Вряд ли они смогут ответить на мои вопросы, если я их задам. Вместо этого они указывали мне на тома, тексты и бесконечные страницы литературы о Свете. И как бы интересно это ни звучало, я просто должна была верить, что моя загробная жизнь будет громогласной.
Отец Терош кивнул мне, когда я пронеслась мимо него к камину. Он стоял у каменного стола и месил тесто для завтрака. Отец Сало стоял рядом с ним и нарезал овощи для некой разновидности тушёного мяса, ежедневного подаваемого к каждой трапезе. Монахи были людьми привередливыми. Рутина была такой же частью их религии, как и свет, которому они поклонялись.
Я протянула руки к огню и вдохнула запах тлеющих углей и кипящей овсянки. Закрыла глаза и позволила теплу окутать меня. Весь остаток дня от меня будет пахнуть, как от костра, но мне было всё равно. Что угодно, лишь бы прогнать холод.
У меня за спиной цокнул язык, и я отступила назад. Я оглянулась и увидела, что отец Терош грозит мне пальцем. "Отступи. Сожжёшь своё платье", — мысленно предупредил он, бросив на меня острый взгляд.
"Воспылаешь и станешь огнедышащим драконом, вынужденным подняться в небо во имя спасения от бунтующих жителей деревни".
Надо признать, эта последняя мысль была моей.

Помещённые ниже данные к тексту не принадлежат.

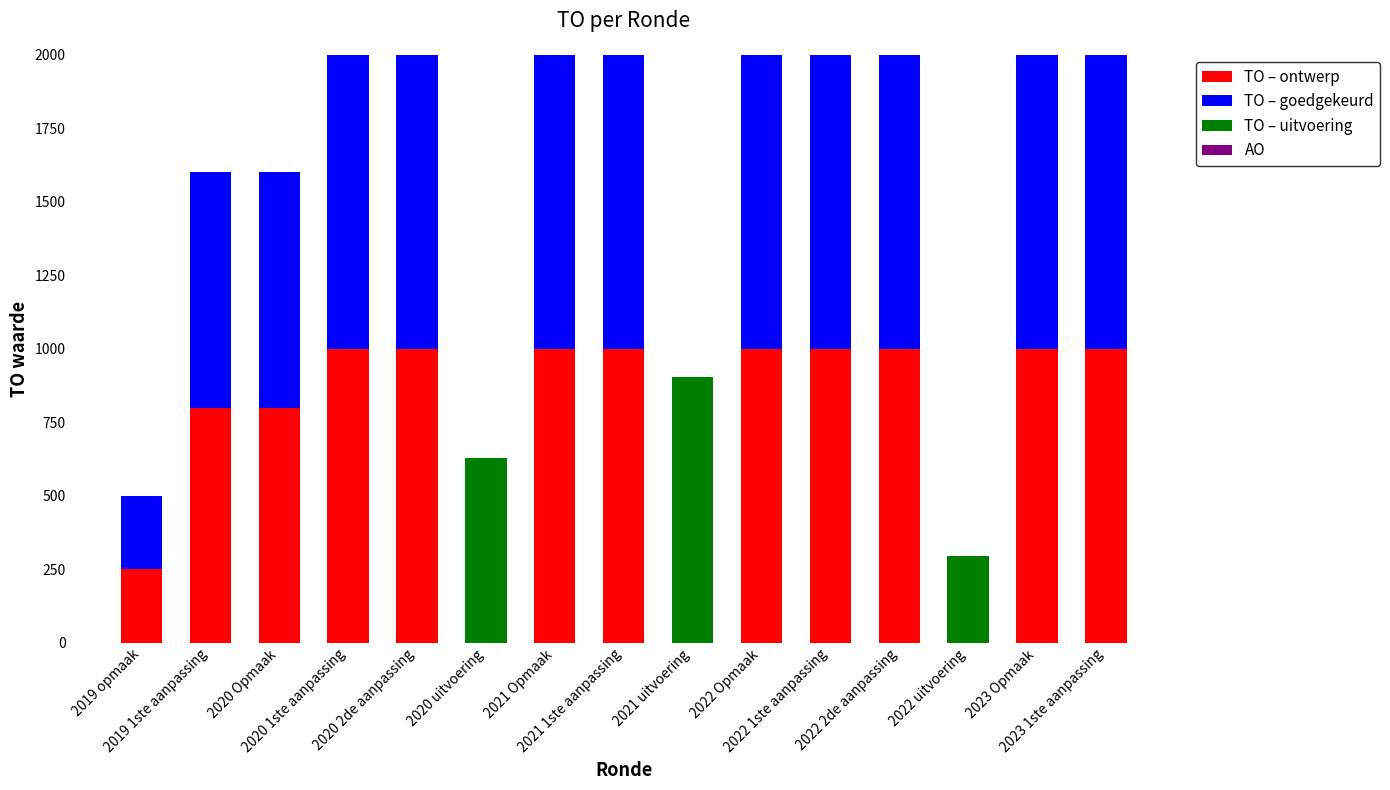

What is the sum of all TO – ontwerp values?

10850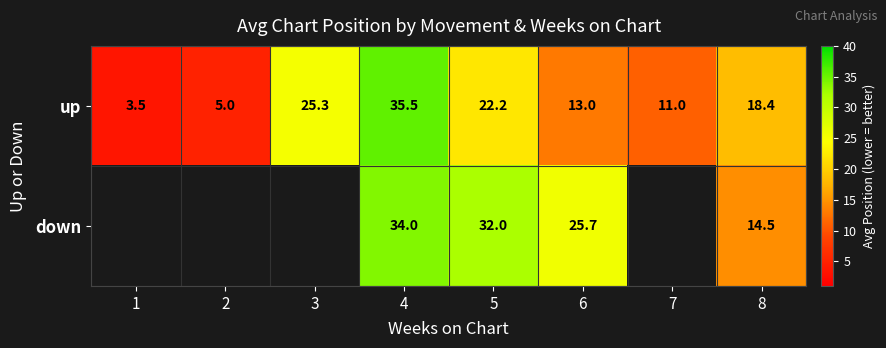

What is the difference between the highest and lowest values at 4?

1.5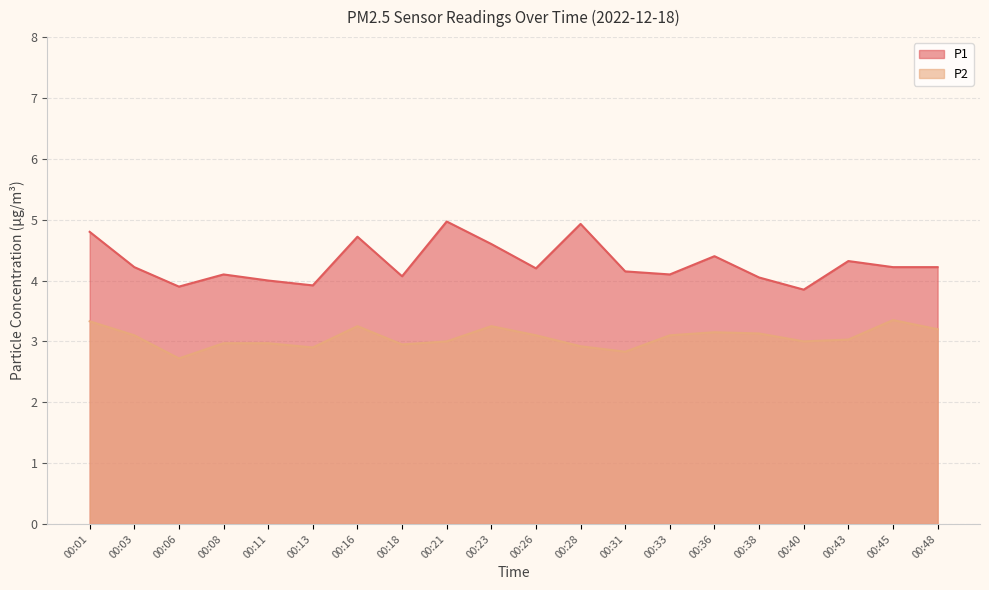

What value does the P2 series have at 00:08?

3.0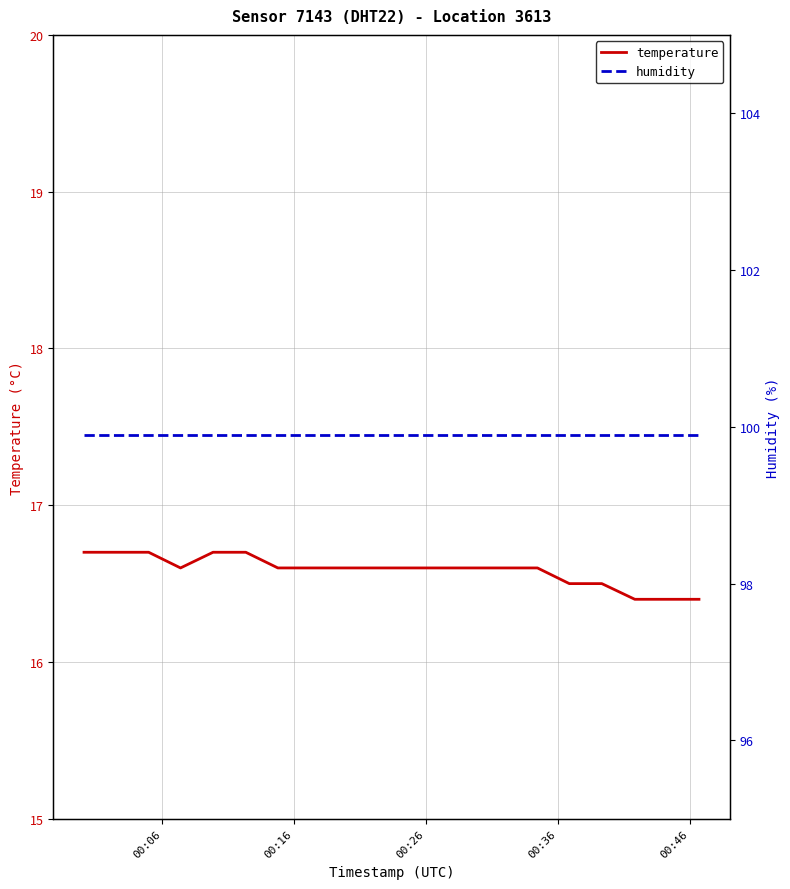

Reading right to left, extract all data points from this chart.

temperature: 16.4	16.4	16.4	16.5	16.5	16.6	16.6	16.6	16.6	16.6	16.6	16.6	16.6	16.6	16.7	16.7	16.6	16.7	16.7	16.7
humidity: 99.9	99.9	99.9	99.9	99.9	99.9	99.9	99.9	99.9	99.9	99.9	99.9	99.9	99.9	99.9	99.9	99.9	99.9	99.9	99.9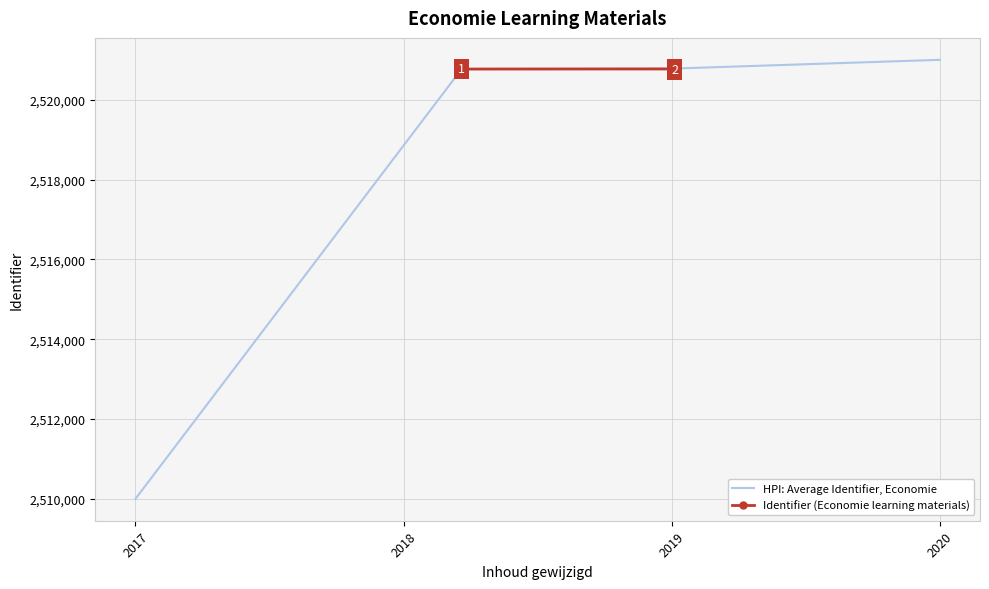

True or false: Identifier (Economie learning materials) has more than 2 interior local peaks.

False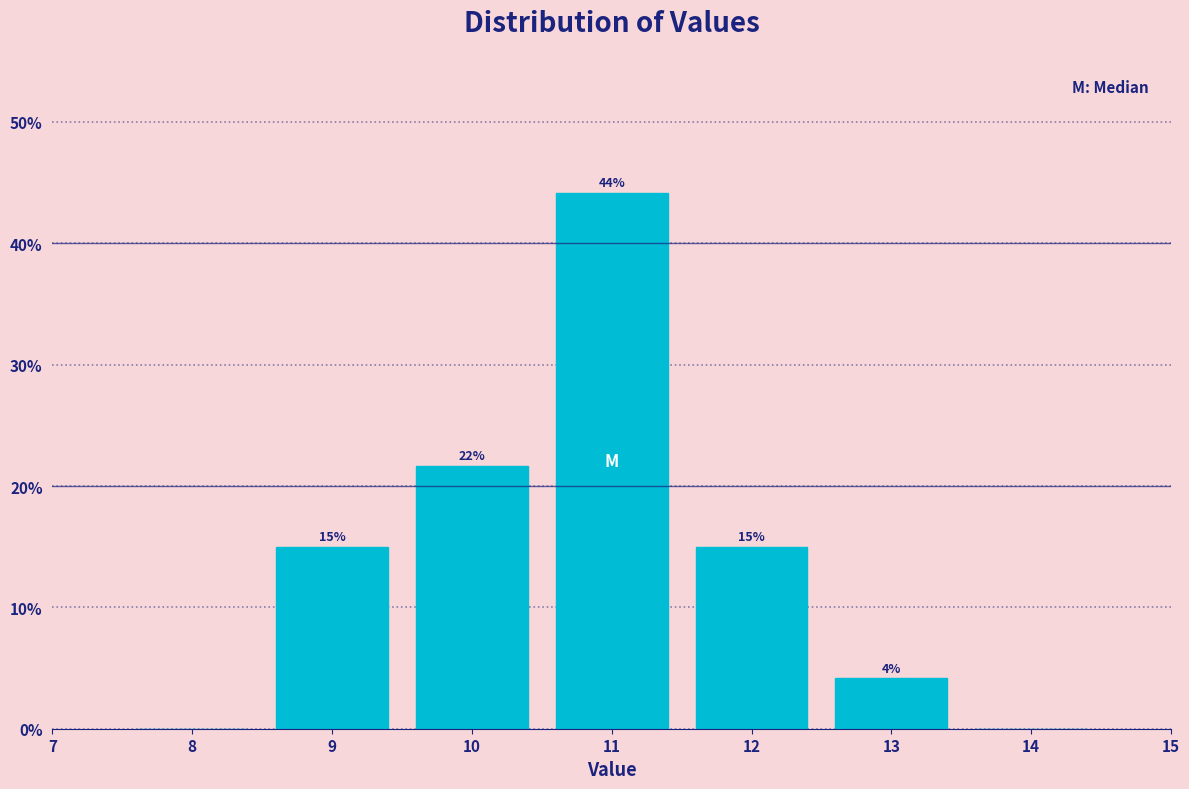

Over which range of the x-axis is the bar tallest?

10.5 to 11.5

Затем отец Сало прищёлкнул языком. Даже не глядя на меня, я знала, что он прогоняет меня. Я отошла от камина и схватила яблоко. Я уже два года была на овсяной забастовке. На монахов произвела впечатление моя твёрдая позиция. Или отвращение. Я не был уверена, что именно. Но поскольку их обет молчания растянулся на десятилетия, у меня было чувство, что они оценили мою упрямую убеждённость.
Я вонзила зубы в сочную мякоть плода и поспешила из тёплой кухни обратно в холодный зной коридоров, в постоянные изгибы и повороты, где я могла ориентироваться с закрытыми глазами.
Когда они впервые привезли меня сюда, мне было плохо. Я не могла уснуть больше чем на час. Боясь мыслей, которые кружились вокруг моего вечно активного ума, я бродила по храму в поисках покоя и тишины, которая ускользала от меня даже в монастыре, давшем обет молчания.
Я так и не нашла ни покой, ни тишину.